Gérard Masson a été élu en 1995 au conseil municipal de Jonzac, sous-préfecture de Charente-Maritime et ville thermale qui soigne rhumatologie et O.R.L. La géothermie a permis de créer « Les Antilles de Jonzac« , vaste centre aquatique à ambiance tropicale qui reçoit 300.000 visiteurs chaque année. La ville investit, mais sa communauté d’agglomération n’a toujours pas créé la commission d’accessibilité instaurée par la loi de février 2005. Gérard Masson y occupe la fonction de second adjoint au Maire : « On a fait appel à moi, pour être le ‘handicapé de service’, comme cela se passe dans les petites villes qui comptent une personne en fauteuil roulant ». Et comme souvent, ce n’est pas l’appartenance politique qui a été déterminante, Gérard Masson n’étant d’ailleurs pas encarté, mais l’envie de servir une population au sein de laquelle il est né : « Dans nos campagnes, on a la chance que le consensus s’établisse, même si des élus ont une appartenance politique ».
« J’ai mis du temps à essayer d’expliquer ce qu’est le handicap à mes concitoyens. J’ai cru que j’allais les ‘vacciner’ tout doucement en étant adjoint au Maire; je pense qu’aujourd’hui je n’y suis pas encore parvenu. Ce qui me fait un peu de peine et m’inquiète, c’est que si on n’est pas présent en permanence, il n’y a pas de vaccin ! On te comprend quand tu es sur place, mais dès que tu as le dos tourné, on retrouve les marches, les gènes, les portes trop étroites… Par exemple, j’ai assisté à la construction d’un cinéma, et à la fin, l’architecte a enlevé trois sièges au premier rang parce que pour lui, c’était la norme, alors que je lui avais demandé d’imaginer les places fauteuil à d’autres endroits dans la salle. A Jonzac, la place Fillaudeau, très agréable, a été dotée d’un plan incliné sur un côté… et de quatre marches à l’opposé : pour l’architecte c’est pas grave, il suffit de faire l’aller et le retour ! »
« Je suis né dans ce village, j’y ai passé 60 ans de ma vie, l’équipe municipale, ce sont tous des amis, ils m’écoutent, mais si j’ai le dos tourné, pour eux une marche de 10 centimètres ce n’est pas une marche ! La question, on ne se la pose pas et on est toujours en train de refaire… et c’est fatigant ». Les thermes sont accessibles, son environnement également, mais le plan incliné de la Salle des Fêtes est jugé « intolérable », de même que l’accès à l’ascenseur des Antilles inaugurées récemment. Ce contexte n’encourage pas Gérard Masson à envisager de se présenter comme maire : « On n’utilise pas dans une petite ville comme Jonzac le fait qu’avec un adjoint en fauteuil roulant on puisse parler, discuter des aménagements nécessaires, on fait confiance aux architectes. J’ai failli abandonner, mais il ne le faut pas; je pense qu’il est indispensable de continuer à s’intégrer dans les conseils municipaux, on peut faire passer un certain nombre de messages. Tout le monde s’imagine que je serai maire de Jonzac parce que cela fait 13 ans que je siège au conseil municipal. Je ne serai pas maire de Jonzac et je ne me présenterai aux prochaines élections que si l’équipe municipale actuelle se rajeunit un peu et si on me donne quelques assurances quant aux actions futures en direction des personnes handicapées, sur l’accessibilité et l’aide à la vie à domicile ».

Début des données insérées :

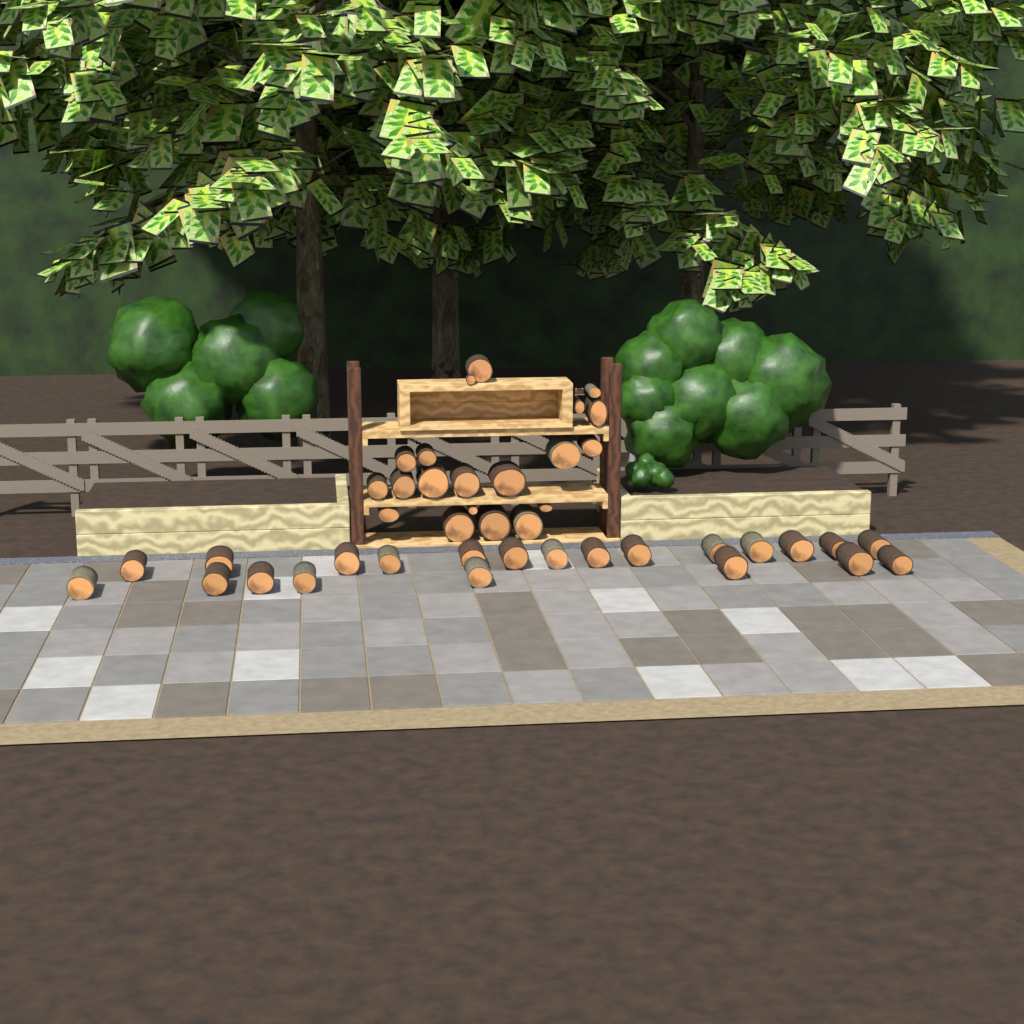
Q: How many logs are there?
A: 42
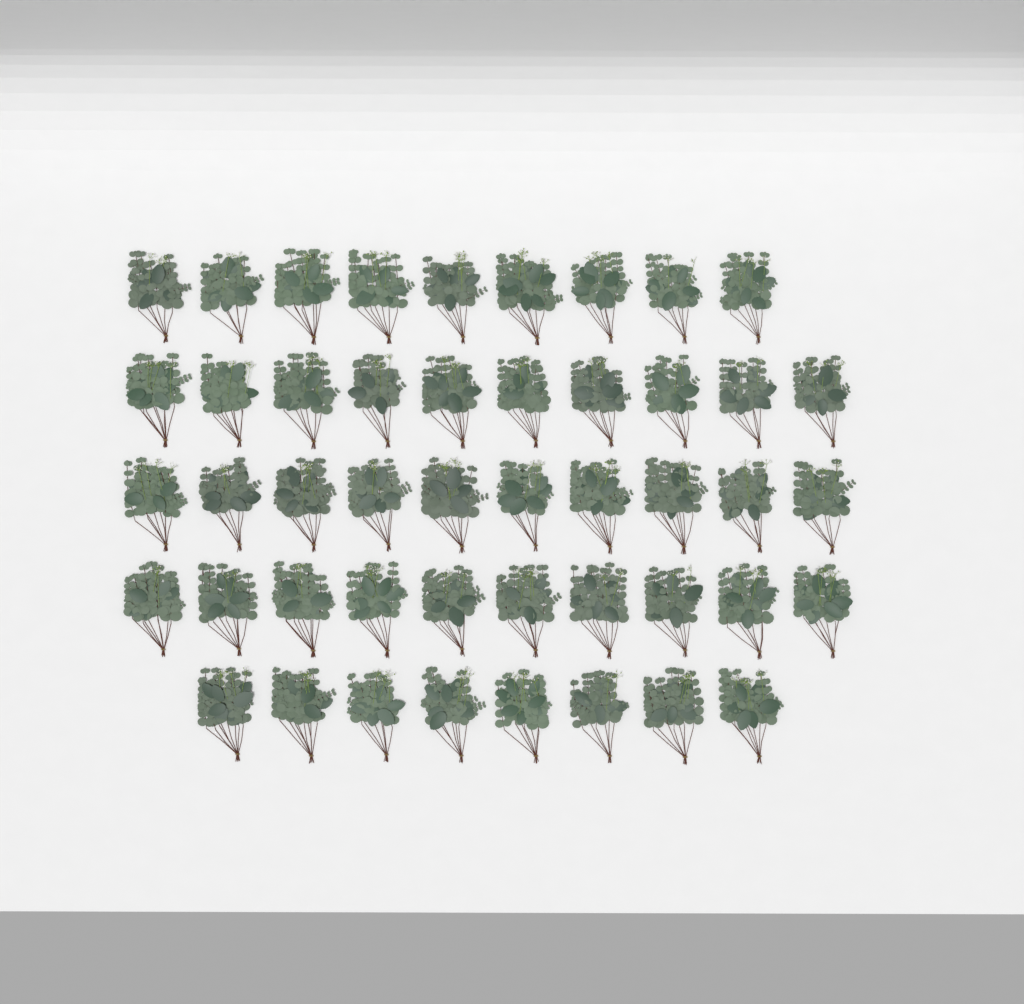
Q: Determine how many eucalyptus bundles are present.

Même si, quand il évoque les autres handicaps, il a l’impression que les Jonzacais vivent sur une autre planète : « Lorsque j’ai proposé que l’on place des pictogrammes à la mairie pour aider les personnes sourdes à s’orienter, on m’a répondu ‘ce n’est pas la peine, on va aller à leur domicile’. On préfère envoyer une assistante sociale chez un aveugle plutôt que de lui donner les moyens de se déplacer jusqu’aux services publics. Quand on parle à de jeunes trisomiques, pas seulement à Jonzac, on ne regarde pas leur sourire, on regarde de l’autre côté quitte à heurter un mur »…
Propos recueillis par Laurent Lejard, décembre 2007.
PS : Gérard Masson a démissionné quelques semaines avant la fin de son mandat et a abandonné la vie politique.